[BEGIN]

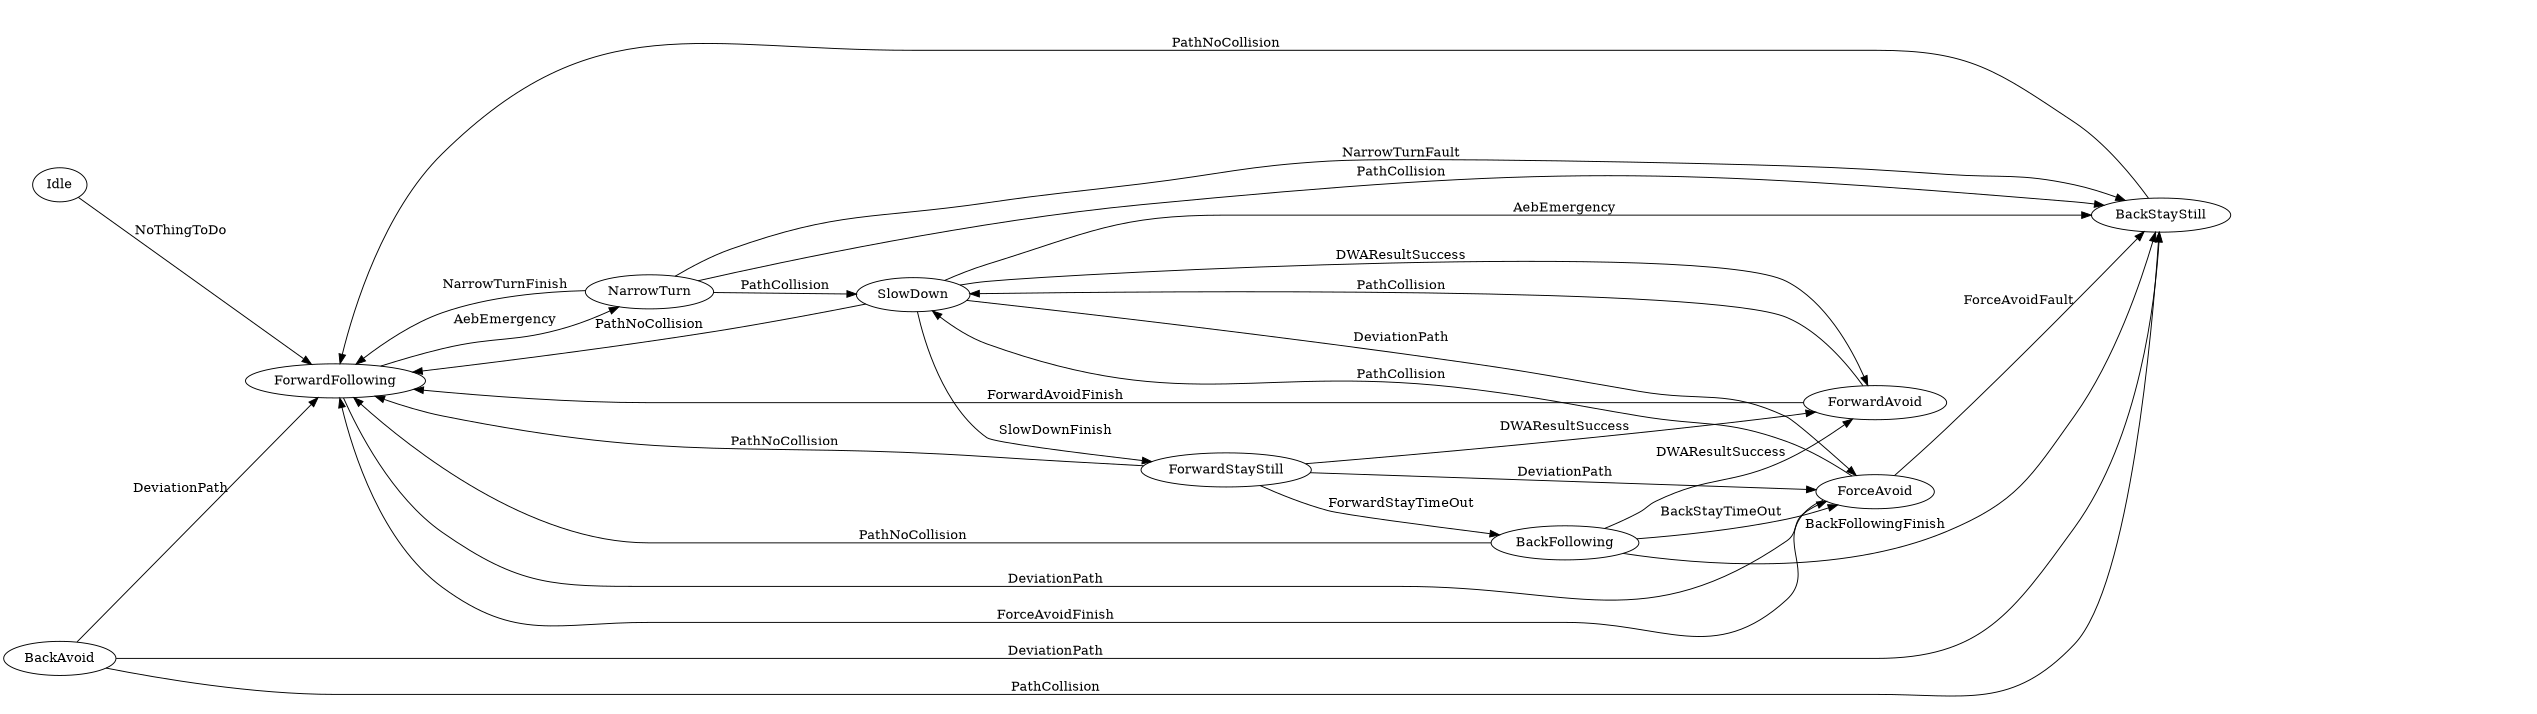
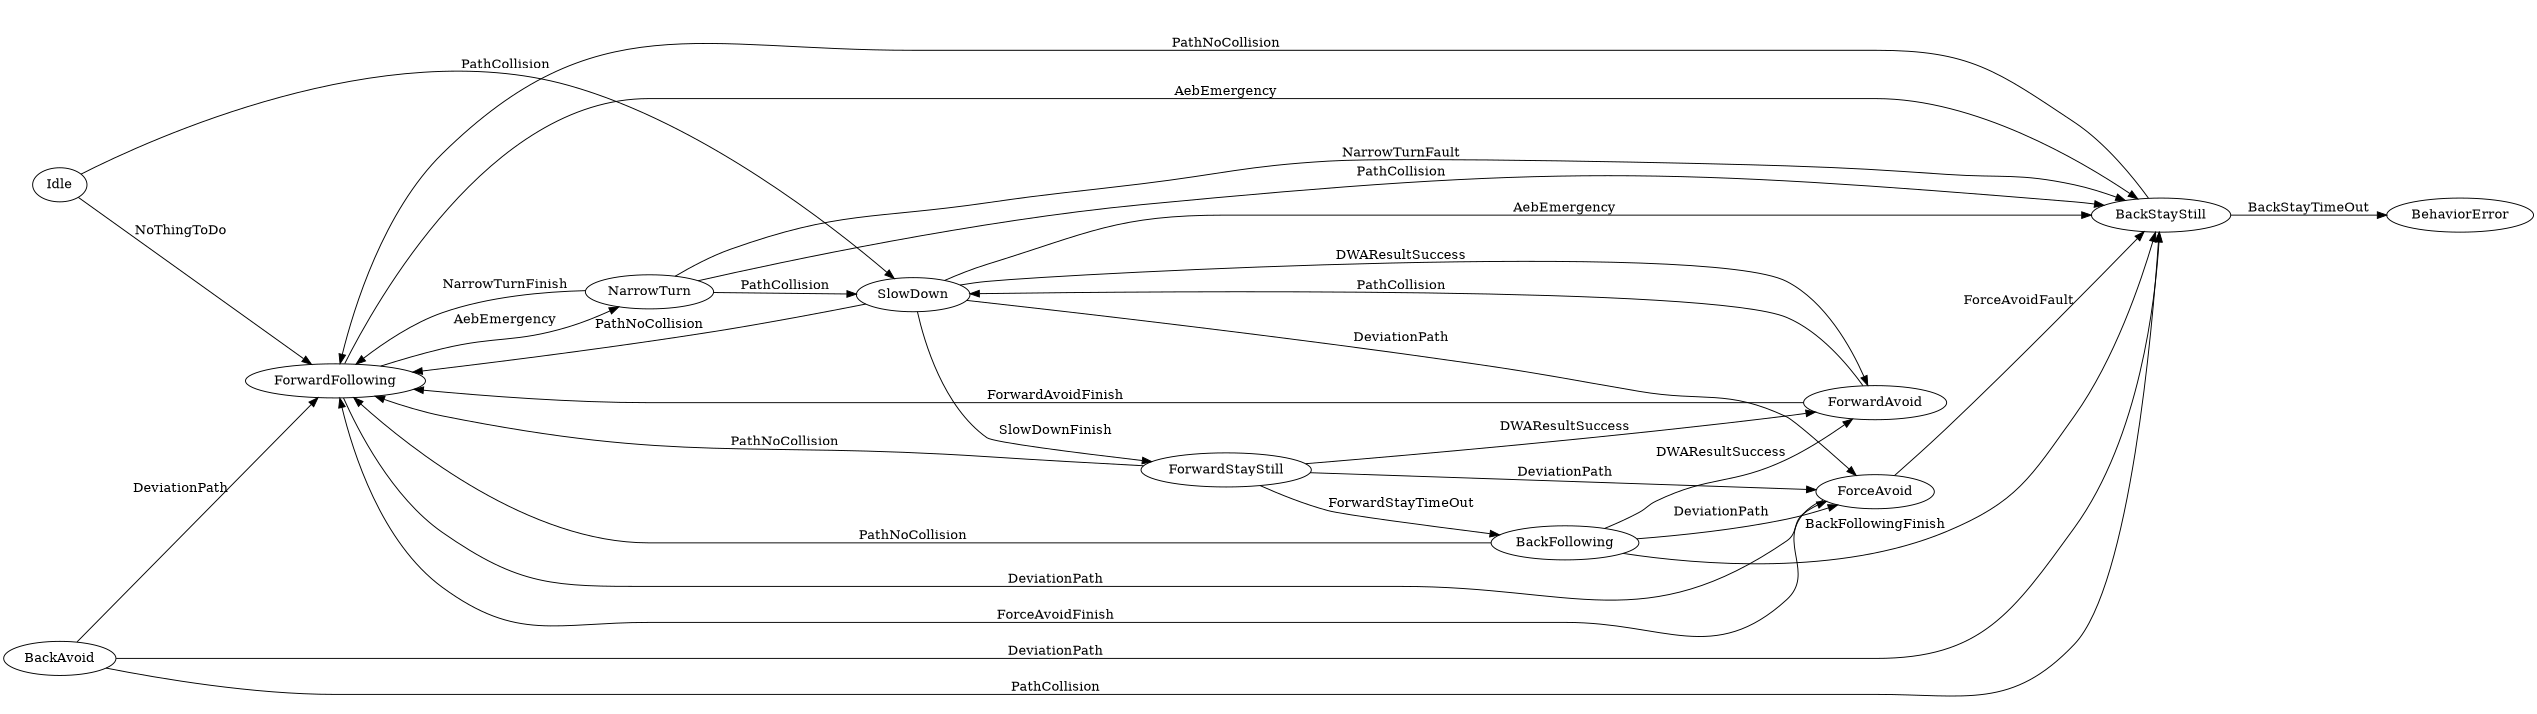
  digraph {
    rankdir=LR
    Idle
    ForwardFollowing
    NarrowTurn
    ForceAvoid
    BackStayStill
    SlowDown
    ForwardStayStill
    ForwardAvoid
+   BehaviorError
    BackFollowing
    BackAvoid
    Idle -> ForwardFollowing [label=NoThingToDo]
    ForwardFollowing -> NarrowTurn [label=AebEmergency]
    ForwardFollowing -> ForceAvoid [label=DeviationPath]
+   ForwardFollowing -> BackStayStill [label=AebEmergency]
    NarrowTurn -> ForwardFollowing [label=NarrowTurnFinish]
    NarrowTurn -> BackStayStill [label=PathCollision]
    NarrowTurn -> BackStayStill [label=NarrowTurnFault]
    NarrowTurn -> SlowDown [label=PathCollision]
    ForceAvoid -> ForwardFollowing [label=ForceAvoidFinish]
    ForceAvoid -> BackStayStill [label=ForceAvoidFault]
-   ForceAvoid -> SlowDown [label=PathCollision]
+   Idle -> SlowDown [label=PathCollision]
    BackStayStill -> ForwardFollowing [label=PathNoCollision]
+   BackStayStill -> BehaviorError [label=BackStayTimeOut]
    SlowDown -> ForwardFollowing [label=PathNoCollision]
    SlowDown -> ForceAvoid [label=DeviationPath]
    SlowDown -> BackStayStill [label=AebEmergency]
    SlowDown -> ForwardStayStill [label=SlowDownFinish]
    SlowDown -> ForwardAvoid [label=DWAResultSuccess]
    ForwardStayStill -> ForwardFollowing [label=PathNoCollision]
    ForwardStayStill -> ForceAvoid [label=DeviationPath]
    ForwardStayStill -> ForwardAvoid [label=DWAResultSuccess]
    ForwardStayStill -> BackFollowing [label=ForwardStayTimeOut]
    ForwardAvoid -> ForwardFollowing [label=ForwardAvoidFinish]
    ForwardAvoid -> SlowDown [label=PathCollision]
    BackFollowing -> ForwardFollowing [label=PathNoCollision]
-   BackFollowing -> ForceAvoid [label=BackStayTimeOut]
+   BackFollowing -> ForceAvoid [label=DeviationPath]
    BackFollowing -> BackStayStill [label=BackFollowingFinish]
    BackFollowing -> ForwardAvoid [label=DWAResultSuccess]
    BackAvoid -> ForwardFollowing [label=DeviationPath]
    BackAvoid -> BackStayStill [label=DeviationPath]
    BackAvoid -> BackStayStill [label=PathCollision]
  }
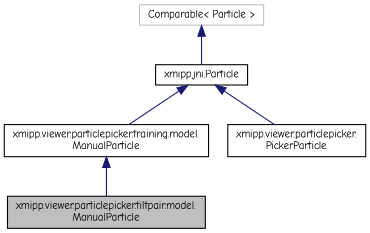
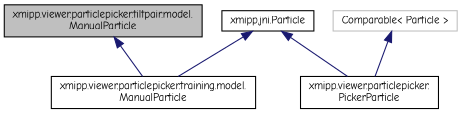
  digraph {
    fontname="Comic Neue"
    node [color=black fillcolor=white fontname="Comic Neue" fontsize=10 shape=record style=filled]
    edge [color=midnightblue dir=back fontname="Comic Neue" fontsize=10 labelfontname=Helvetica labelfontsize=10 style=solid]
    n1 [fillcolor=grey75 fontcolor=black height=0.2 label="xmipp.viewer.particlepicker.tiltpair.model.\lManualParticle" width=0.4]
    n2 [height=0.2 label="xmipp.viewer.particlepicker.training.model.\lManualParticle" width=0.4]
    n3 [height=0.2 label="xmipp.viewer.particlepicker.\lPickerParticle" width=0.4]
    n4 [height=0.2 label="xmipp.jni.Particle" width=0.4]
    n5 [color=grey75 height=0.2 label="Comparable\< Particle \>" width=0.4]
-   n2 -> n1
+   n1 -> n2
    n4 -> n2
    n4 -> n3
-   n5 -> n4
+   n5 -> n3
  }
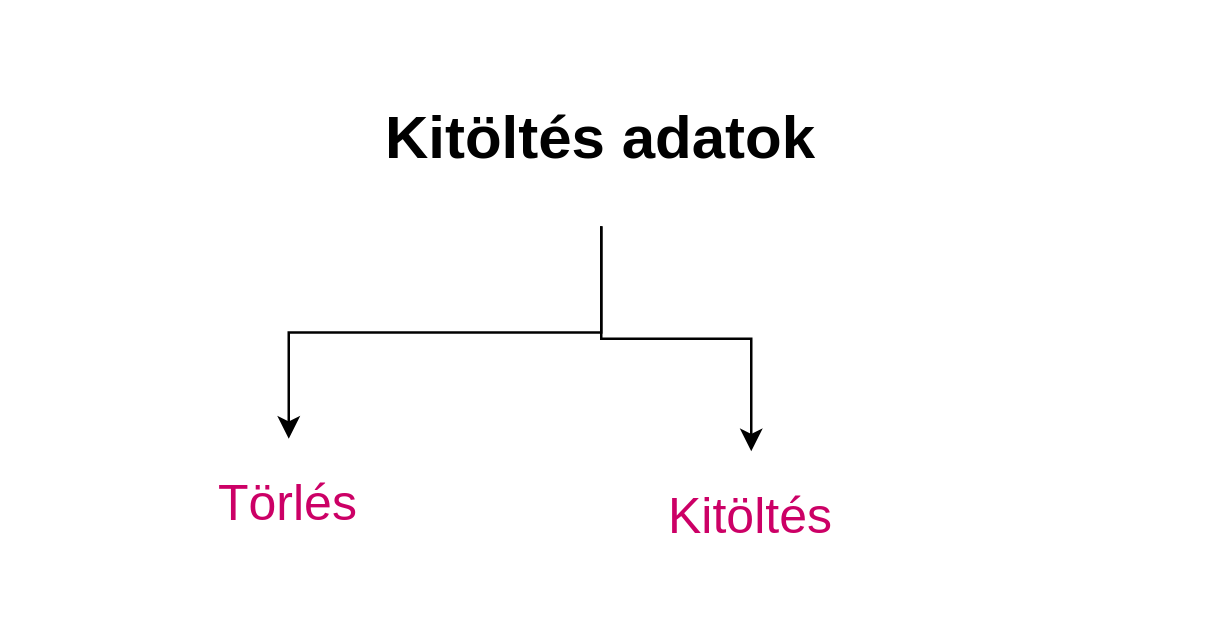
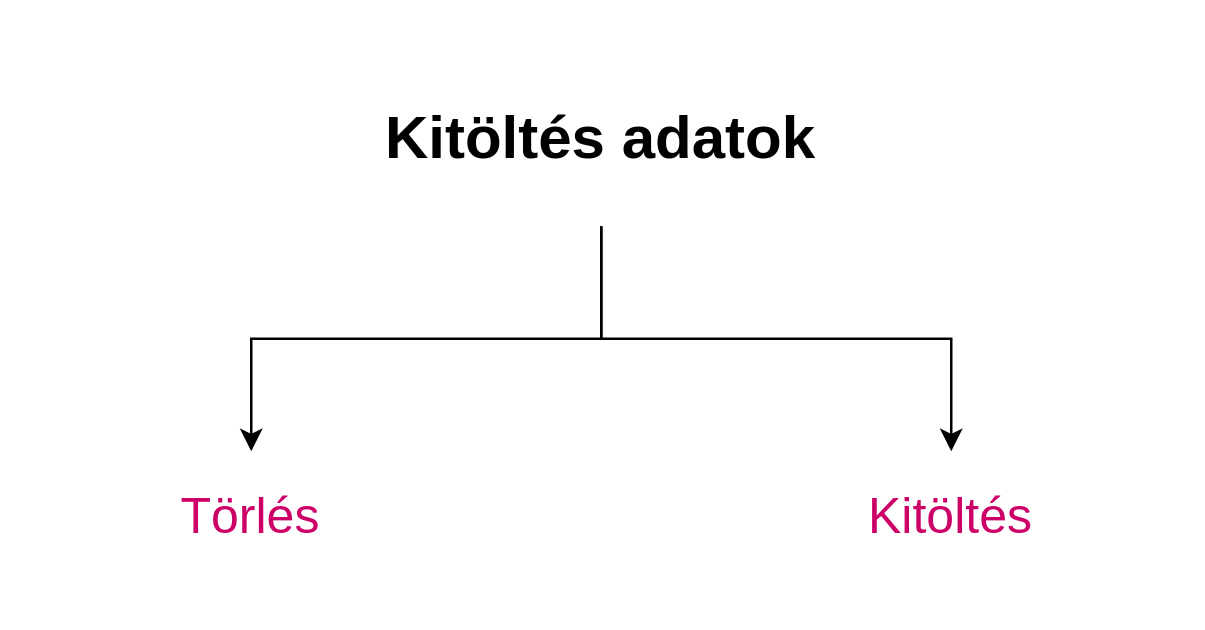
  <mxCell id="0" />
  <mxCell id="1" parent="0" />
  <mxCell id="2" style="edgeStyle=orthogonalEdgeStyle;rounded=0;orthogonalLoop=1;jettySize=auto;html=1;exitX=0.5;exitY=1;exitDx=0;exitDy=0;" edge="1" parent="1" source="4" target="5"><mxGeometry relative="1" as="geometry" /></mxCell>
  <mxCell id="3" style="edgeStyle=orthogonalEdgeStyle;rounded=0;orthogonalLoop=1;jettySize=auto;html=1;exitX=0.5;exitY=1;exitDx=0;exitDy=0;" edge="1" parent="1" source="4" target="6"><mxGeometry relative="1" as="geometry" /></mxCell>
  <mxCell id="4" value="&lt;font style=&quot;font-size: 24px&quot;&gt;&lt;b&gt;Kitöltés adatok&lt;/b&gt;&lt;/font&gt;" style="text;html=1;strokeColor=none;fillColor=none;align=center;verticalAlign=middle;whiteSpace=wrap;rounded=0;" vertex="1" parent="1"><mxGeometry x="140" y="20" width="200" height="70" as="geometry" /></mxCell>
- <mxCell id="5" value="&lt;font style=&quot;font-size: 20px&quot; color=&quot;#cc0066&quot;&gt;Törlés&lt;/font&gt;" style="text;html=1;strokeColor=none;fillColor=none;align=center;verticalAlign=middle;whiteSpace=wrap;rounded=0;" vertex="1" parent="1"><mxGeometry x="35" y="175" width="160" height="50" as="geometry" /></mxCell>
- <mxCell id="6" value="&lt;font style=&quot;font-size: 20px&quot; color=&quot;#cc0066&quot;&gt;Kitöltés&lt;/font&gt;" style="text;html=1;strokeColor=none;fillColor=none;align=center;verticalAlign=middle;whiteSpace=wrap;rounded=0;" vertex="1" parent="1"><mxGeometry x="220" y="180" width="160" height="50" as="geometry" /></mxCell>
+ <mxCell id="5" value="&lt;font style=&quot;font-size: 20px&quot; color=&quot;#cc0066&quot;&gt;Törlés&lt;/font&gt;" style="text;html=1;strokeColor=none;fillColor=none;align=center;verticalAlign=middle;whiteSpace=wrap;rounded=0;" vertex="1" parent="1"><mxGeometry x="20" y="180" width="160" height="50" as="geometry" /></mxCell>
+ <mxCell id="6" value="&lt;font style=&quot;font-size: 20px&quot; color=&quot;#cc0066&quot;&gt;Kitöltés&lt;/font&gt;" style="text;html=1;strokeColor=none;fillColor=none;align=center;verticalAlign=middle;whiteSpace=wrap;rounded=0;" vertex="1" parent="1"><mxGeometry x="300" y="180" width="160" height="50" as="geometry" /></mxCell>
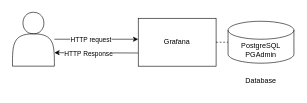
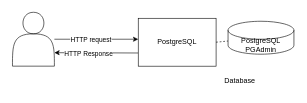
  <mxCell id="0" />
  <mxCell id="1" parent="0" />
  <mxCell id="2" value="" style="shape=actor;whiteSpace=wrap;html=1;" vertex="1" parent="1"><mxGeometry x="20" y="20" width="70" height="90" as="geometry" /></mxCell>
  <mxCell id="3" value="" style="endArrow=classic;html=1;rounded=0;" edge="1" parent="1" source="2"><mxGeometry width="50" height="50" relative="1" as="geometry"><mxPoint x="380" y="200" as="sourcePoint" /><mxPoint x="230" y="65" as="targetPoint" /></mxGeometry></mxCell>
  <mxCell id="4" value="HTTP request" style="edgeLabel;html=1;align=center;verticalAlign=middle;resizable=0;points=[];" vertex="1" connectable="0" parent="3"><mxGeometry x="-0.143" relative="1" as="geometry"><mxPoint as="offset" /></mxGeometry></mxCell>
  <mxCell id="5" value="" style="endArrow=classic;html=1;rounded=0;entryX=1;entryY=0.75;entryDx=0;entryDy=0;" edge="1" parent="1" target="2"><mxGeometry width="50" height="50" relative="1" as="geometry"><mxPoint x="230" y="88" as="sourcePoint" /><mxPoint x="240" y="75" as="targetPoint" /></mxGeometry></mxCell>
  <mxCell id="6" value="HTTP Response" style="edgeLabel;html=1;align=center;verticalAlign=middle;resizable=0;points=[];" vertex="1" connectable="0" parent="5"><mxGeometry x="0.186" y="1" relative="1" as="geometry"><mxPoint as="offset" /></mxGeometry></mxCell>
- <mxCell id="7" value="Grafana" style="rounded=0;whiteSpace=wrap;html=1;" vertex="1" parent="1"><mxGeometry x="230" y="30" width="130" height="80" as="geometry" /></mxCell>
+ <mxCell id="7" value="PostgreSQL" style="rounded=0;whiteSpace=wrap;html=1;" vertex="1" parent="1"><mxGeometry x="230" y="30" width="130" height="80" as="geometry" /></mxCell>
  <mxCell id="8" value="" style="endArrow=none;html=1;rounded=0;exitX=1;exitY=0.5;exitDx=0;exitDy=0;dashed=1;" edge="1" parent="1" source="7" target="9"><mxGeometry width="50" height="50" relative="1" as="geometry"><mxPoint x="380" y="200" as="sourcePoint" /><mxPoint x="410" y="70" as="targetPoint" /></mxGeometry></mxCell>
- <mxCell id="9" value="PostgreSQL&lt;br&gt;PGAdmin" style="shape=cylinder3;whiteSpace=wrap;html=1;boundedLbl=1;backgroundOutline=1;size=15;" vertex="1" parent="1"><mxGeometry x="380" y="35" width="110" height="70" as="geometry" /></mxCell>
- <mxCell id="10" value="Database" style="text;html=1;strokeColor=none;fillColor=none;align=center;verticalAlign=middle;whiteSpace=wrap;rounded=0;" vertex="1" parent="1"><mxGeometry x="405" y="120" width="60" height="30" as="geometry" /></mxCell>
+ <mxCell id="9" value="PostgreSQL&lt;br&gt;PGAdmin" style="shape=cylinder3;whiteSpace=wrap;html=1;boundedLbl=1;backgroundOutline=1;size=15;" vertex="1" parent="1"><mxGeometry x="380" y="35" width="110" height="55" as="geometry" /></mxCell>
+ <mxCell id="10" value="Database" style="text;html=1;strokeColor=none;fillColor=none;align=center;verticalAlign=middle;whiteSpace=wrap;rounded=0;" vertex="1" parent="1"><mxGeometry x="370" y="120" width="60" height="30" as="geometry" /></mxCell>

[END]

### Required task
Render the records, from their first line up to and including the line with "NarrowTurn -> BackStayStill [label=NarrowTurnFault]", as a Markdown table with the columns Row and Line, numbering each line and skipping blank ones. Leave the pictures out.

### Correct output
| Row | Line |
|---|---|
| 1 |   digraph { |
| 2 |     rankdir=LR |
| 3 |     Idle |
| 4 |     ForwardFollowing |
| 5 |     NarrowTurn |
| 6 |     ForceAvoid |
| 7 |     BackStayStill |
| 8 |     SlowDown |
| 9 |     ForwardStayStill |
| 10 |     ForwardAvoid |
| 11 | +   BehaviorError |
| 12 |     BackFollowing |
| 13 |     BackAvoid |
| 14 |     Idle -> ForwardFollowing [label=NoThingToDo] |
| 15 |     ForwardFollowing -> NarrowTurn [label=AebEmergency] |
| 16 |     ForwardFollowing -> ForceAvoid [label=DeviationPath] |
| 17 | +   ForwardFollowing -> BackStayStill [label=AebEmergency] |
| 18 |     NarrowTurn -> ForwardFollowing [label=NarrowTurnFinish] |
| 19 |     NarrowTurn -> BackStayStill [label=PathCollision] |
| 20 |     NarrowTurn -> BackStayStill [label=NarrowTurnFault] |